TO-DO ITEM: List every line below that contains the word "volume".

MATERIAL FOR THIS EXERCISE:
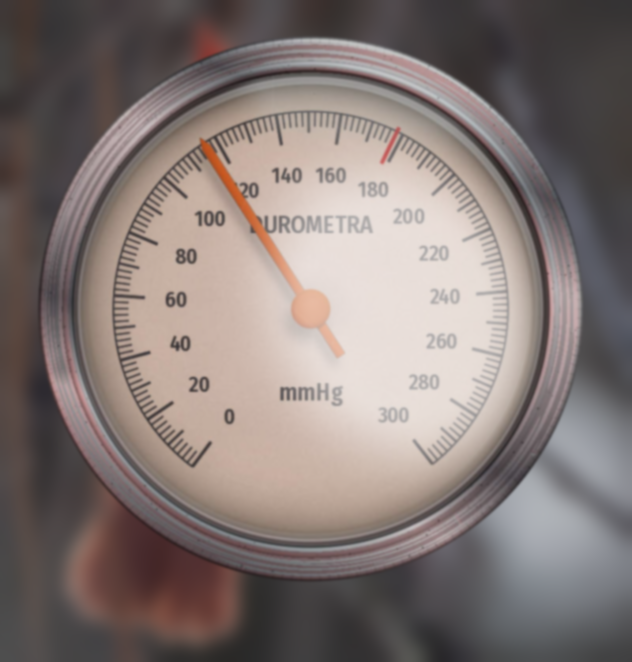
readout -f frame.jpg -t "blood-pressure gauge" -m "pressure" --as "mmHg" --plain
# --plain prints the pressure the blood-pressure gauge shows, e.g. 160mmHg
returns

--

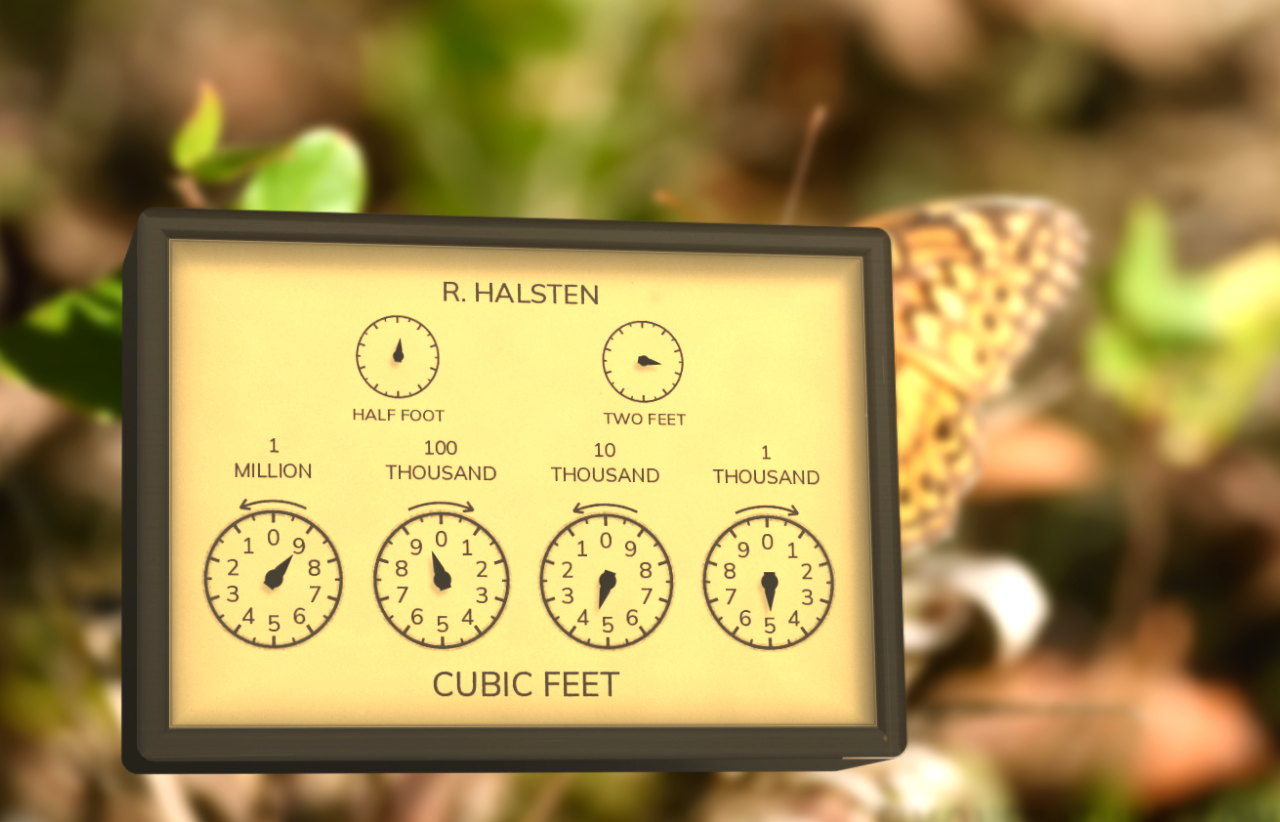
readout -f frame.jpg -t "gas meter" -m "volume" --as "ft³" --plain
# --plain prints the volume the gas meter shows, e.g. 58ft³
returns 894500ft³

TASK OUTPUT:
readout -f frame.jpg -t "gas meter" -m "volume" --as "ft³" --plain
# --plain prints the volume the gas meter shows, e.g. 58ft³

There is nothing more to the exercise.